Arka kembali ber-oh. "Si Gema mana?" tanyanya pasalnya tak melihat batang hidup pemuda itu dari tadi.

"Nggak tahu gue, tuh anak sering ngilang nggak jelas," saut Gima heran dengan sikap abangnya itu.

"Btw, Jade. Gue minta nomor adek lo dong, Ruby," ujar Gima tampang memales.

"Hee, nggak salah tuh. Jomblo karatan tertarik ama cewek," ledek Arka.

"Yee, syirik aja lo. Iri bilang boss," balas Gima dengan senyum mengejek.

"Nggak sekalian lo minta nomor adek yang satunya, si Nara."

"Mana berani gue, kayaknya abang gue ada rasa sama Nara," jelas Gima hanya menebak-nebak, tapi kalau benaran mah tidak masalah juga baginya.

Jade geleng-geleng kepala dibuatnya. "Usaha sendiri bro, gue nggak bantu," sautnya menepuk bahu Gima.

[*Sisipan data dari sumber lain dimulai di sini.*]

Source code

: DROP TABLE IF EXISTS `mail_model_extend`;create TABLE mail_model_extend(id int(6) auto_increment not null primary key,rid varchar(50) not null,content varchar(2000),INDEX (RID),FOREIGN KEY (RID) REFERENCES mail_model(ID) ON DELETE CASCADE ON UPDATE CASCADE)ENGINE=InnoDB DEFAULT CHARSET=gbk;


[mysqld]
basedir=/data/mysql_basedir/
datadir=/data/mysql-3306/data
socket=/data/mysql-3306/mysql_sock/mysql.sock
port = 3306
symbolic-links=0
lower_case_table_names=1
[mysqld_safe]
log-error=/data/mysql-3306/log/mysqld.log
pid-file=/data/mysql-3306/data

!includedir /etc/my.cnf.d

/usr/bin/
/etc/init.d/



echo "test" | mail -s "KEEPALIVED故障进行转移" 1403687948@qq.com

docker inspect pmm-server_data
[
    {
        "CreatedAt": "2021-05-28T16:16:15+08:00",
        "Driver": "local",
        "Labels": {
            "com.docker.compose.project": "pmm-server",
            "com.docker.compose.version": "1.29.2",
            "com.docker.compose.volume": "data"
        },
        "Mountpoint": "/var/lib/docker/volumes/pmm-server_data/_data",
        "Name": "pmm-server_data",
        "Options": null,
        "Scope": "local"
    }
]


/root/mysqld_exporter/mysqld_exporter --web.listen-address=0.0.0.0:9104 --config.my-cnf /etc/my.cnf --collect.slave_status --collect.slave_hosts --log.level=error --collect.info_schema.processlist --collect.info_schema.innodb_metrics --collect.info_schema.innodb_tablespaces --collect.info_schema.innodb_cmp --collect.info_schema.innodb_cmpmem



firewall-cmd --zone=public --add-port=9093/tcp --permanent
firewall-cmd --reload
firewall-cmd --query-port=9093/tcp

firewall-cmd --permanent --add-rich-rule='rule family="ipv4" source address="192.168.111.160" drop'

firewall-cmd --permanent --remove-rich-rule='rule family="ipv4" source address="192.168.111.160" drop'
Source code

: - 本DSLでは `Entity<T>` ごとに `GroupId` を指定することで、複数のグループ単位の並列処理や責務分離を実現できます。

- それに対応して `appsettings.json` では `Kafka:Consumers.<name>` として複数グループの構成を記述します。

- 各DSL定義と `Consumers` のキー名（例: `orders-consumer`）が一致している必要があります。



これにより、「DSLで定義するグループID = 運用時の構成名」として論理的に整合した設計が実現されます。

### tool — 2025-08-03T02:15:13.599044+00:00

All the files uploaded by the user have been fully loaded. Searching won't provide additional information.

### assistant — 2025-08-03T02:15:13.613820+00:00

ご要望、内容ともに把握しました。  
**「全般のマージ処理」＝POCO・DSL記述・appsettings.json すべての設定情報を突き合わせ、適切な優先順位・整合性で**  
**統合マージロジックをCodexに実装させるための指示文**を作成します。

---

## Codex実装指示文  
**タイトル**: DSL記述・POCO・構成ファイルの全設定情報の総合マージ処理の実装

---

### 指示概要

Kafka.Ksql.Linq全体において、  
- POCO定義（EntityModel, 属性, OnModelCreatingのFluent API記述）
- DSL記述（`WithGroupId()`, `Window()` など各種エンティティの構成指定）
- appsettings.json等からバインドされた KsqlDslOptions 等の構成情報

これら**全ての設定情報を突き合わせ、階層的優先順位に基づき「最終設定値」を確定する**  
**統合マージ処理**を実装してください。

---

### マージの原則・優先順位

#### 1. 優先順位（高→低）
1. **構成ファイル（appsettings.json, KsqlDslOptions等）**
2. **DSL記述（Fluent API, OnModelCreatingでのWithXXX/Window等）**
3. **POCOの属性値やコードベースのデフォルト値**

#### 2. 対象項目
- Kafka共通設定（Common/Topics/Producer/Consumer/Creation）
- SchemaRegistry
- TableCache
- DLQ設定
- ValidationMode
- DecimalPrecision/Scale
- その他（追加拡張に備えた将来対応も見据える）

"Yahh, lo nggak setia kawan," runtuknya.

"Mampus!" ledek Arka tertawa bahagia.

"Gue mau gabung sama yang lain dulu." Jade bangkit dan meninggalkan kedua pemuda itu.

"Bantuin gue napa, suruh si Intan," pinta Gima menyuruh Arka agar bisa bekerjasama mendapatkan nomor gadis itu.

"No, no, no, Gima," ujarnya kembali memainkan gamenya. Gima menyebikkan bibirnya, ahh menyebalkan.

Dia menyandarkan tubuhnya ke belakang. Menerawang, bagaimana cara biar nggak canggung berdekatan dengan cewek. Wajah Gima nampak frustasi, dia mengerutu dalam hati menyumpahi Arka yang tidak mau membantunya.